Before the 2026 World Cup kicked off, there was some derision on social media directed from European football fans directed towards American football stadiums — particularly ones that would host World Cup games. Those venues were described as “soulless, cavernous bowls” compared to the history and aura of the football stadiums that dot Europe’s urban areas.

It’s a fair criticism in some cases, though places like MetLife/New York New Jersey Stadium, AT&T/Dallas Stadium and Levi’s/San Francisco Bay Area Stadium have been up to the challenge of providing great World Cup atmospheres so far despite their size and inconvenient locations well outside their respective city centres. But no World Cup venue fits that criticism less than Lumen Field, or Seattle Stadium.

The home of the NFL’s Seattle Seahawks and the MLS’s Seattle Sounders carries a near-mythical reputation among American sports venues for the noise it brings and the home-field advantage it provides. The Seahawks lovingly call their fanbase the “12th man” with the idea that their home crowd at Lumen Field is so impactful it’s like having an extra player on the pitch. The reputation is well-deserved.

As USMNT and Sounders midfielder Christian Roldan said yesterday (h/t Henry Bushnell), “This is one of the loudest stadiums in the world.”

The Seahawks have won 68.9 percent of their home games since 2012, the third-best mark in the NFL. They have won all four of the NFC Championship Games — the NFL playoff semifinals for a spot in the neutral-site Super Bowl — that have been played at this venue. When Marshawn “Beast Mode” Lynch scored a game-winning touchdown in overtime of a 2011 playoff game, the stadium shook, literally, causing a magnitude 2.0 earthquake picked up by nearby detection systems. The incident lives in Seattle sports lore as the “Beast Quake.”

A similar earthquake was recorded during the 2019 MLS Cup final, won by the Sounders over Toronto FC.

My largely UK-based Athletic colleagues ranked the stadium tied for first among the 16 World Cup venues across the U.S., Mexico and Canada, with Simon Hughes stating that he “cannot think of a stadium in the world that feels so connected to the city it belongs to.”
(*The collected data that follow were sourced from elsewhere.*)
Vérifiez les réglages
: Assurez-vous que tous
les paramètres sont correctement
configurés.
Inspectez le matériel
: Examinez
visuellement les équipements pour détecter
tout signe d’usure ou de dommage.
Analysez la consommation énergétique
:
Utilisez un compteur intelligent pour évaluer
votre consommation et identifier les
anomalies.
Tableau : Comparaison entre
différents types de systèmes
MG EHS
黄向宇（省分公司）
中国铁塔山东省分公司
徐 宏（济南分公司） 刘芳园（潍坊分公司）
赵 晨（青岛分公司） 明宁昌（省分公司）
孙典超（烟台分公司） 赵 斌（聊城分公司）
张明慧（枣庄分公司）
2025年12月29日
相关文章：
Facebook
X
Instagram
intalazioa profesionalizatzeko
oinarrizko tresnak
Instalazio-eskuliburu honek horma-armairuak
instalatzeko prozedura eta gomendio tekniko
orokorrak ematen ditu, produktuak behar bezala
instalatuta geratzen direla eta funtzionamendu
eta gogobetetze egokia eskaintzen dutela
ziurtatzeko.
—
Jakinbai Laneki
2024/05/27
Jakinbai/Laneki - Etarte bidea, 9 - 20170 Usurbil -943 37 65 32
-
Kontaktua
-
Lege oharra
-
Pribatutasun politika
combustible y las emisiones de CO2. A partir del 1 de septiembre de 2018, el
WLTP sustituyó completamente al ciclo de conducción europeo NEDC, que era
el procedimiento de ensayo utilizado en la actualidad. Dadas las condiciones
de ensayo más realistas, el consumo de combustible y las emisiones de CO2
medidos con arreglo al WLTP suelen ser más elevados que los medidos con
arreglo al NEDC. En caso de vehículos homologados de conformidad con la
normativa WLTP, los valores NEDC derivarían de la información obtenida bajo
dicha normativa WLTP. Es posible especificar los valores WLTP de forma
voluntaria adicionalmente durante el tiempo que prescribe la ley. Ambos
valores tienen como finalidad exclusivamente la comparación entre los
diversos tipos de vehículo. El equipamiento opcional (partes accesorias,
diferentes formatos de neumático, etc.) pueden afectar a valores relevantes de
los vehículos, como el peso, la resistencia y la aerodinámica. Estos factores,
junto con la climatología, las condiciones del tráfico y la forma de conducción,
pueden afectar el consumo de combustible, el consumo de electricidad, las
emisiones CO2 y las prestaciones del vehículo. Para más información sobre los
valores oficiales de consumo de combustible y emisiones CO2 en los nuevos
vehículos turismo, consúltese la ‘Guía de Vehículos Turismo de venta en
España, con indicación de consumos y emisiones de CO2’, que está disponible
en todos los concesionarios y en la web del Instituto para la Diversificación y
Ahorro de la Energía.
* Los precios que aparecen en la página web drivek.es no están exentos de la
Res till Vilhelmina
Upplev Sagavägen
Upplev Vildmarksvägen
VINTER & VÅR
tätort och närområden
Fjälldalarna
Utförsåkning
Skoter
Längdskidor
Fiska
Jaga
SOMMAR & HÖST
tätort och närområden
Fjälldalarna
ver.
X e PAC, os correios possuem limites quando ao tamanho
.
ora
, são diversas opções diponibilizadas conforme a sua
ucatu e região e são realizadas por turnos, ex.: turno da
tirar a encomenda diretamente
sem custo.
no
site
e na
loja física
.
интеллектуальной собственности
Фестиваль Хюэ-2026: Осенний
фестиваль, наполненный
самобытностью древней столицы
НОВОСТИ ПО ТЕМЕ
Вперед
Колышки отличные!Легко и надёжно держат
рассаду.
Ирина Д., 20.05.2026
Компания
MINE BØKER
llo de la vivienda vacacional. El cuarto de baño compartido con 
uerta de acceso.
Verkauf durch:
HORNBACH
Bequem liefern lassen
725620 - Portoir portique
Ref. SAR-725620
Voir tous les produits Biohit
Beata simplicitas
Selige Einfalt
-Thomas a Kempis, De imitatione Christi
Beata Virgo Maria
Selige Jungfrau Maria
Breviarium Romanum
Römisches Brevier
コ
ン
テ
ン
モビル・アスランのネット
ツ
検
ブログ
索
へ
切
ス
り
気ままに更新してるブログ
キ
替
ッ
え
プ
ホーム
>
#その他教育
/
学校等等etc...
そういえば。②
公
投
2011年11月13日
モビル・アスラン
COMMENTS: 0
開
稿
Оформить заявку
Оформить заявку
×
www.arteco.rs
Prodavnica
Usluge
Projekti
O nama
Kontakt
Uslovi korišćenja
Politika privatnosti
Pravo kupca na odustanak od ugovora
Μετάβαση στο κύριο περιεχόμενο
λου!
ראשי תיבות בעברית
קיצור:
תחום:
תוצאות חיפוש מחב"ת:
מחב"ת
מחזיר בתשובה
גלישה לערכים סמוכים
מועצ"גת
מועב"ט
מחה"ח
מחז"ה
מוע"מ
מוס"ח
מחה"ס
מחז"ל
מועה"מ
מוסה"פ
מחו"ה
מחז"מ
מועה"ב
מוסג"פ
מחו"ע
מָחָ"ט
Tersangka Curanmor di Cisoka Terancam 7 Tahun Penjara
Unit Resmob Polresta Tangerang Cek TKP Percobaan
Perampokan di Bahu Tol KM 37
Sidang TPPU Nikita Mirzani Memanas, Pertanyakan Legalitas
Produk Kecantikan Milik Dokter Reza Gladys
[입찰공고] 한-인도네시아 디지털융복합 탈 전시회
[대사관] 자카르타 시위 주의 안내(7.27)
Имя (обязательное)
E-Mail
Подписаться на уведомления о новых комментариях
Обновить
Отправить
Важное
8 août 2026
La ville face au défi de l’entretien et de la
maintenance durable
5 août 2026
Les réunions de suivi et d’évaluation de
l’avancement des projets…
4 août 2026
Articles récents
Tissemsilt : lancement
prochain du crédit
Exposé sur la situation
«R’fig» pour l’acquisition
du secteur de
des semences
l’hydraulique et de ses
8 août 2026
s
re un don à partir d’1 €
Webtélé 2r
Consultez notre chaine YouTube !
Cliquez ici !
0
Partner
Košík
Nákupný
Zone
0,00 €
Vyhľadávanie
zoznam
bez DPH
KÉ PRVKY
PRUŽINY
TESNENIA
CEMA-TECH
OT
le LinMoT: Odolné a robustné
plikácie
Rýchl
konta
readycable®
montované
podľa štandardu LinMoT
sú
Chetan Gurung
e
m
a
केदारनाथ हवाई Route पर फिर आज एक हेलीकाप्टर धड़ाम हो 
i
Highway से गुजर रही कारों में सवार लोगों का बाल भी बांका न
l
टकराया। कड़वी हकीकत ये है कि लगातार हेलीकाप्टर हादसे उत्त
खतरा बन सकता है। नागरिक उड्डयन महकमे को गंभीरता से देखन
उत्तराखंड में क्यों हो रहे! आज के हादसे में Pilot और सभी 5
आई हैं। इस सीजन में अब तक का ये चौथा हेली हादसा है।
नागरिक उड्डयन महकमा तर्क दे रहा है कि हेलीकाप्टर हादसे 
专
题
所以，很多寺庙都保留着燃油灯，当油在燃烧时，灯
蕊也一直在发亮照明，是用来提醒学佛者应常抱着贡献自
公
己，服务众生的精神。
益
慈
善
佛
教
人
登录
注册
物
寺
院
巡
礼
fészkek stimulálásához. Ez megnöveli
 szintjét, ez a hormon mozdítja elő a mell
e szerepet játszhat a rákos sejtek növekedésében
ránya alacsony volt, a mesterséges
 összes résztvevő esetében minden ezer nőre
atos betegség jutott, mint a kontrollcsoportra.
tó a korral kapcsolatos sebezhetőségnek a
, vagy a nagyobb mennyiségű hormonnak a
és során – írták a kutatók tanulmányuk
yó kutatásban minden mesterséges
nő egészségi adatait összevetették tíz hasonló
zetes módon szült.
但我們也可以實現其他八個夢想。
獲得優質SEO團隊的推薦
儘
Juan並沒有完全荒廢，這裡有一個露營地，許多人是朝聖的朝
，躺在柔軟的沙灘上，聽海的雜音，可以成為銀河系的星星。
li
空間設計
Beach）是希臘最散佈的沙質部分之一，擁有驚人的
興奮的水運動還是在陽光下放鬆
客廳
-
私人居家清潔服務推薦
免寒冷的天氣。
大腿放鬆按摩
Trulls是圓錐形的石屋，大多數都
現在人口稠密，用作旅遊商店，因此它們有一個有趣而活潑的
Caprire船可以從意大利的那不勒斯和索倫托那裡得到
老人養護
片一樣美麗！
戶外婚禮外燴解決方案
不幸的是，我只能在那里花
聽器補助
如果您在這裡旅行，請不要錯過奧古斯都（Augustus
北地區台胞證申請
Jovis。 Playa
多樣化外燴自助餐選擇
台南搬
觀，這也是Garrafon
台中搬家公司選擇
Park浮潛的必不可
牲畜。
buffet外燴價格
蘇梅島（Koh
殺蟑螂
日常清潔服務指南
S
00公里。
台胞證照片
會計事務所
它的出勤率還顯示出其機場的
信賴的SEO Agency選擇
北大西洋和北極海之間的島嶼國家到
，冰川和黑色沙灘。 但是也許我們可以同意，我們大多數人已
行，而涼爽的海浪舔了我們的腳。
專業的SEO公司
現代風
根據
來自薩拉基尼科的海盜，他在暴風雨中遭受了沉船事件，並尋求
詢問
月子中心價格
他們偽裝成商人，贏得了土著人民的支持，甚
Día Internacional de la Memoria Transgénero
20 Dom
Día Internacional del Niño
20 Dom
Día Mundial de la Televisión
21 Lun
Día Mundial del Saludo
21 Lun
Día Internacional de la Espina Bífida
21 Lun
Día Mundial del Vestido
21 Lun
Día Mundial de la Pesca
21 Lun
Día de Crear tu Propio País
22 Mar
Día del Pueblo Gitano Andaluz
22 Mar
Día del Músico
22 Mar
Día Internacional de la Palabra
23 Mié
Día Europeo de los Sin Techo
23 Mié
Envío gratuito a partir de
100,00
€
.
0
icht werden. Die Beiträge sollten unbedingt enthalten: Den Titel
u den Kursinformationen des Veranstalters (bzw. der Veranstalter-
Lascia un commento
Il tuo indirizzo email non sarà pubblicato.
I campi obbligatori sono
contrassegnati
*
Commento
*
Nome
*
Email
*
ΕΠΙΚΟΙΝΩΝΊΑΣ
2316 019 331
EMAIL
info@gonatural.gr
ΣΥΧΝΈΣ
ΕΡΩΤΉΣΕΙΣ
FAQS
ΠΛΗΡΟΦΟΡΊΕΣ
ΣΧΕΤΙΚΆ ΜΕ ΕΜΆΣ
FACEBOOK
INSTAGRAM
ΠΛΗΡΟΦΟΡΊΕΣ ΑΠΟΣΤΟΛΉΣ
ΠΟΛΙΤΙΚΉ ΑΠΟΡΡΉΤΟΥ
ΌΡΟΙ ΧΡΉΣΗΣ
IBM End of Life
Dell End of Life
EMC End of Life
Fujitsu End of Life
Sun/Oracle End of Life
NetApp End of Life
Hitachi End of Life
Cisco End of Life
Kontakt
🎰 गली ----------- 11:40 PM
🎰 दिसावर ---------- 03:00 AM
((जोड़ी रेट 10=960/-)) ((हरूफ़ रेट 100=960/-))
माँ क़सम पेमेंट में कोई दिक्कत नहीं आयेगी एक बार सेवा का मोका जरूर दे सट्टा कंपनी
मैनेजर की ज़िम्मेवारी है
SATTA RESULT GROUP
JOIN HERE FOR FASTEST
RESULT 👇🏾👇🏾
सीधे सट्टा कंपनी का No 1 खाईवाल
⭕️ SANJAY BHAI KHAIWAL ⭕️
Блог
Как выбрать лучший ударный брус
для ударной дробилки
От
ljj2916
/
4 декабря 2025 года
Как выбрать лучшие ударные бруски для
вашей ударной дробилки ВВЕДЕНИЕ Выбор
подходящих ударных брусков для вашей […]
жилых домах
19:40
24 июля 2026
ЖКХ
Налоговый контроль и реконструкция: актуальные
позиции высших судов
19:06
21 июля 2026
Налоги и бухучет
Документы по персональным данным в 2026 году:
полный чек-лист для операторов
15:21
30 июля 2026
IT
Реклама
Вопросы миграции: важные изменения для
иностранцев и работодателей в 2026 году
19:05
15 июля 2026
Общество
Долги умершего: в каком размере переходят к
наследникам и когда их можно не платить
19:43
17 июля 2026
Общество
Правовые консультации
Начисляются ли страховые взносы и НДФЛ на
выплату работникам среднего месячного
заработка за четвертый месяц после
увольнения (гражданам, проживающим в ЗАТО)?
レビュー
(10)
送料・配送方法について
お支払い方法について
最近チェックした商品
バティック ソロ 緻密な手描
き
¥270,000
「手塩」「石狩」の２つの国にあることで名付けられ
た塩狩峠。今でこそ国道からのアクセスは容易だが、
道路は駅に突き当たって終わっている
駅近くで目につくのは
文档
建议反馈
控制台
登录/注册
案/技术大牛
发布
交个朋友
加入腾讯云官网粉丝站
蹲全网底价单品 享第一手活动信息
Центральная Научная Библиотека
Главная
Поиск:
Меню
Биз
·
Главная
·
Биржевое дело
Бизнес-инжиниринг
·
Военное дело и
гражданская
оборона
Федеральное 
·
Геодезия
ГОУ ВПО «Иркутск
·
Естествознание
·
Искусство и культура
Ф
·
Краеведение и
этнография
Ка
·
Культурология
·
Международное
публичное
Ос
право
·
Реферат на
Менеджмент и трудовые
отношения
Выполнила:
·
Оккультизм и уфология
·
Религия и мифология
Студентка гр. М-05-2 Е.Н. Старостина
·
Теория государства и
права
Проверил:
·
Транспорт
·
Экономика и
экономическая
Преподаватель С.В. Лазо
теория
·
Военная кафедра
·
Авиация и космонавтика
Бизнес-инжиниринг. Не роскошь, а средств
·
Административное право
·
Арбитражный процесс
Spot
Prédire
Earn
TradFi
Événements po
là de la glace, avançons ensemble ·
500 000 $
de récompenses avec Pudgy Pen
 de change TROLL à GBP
What does that mean for the USMNT when it takes the pitch here against Australia today? The only match prediction I am confident in making is that if U.S. fans provide anything close to the energy they brought at SoFi Stadium last week — and all signs point to yes — than I believe the USMNT will have the best crowd advantage it’s ever had in its history of playing in World Cups.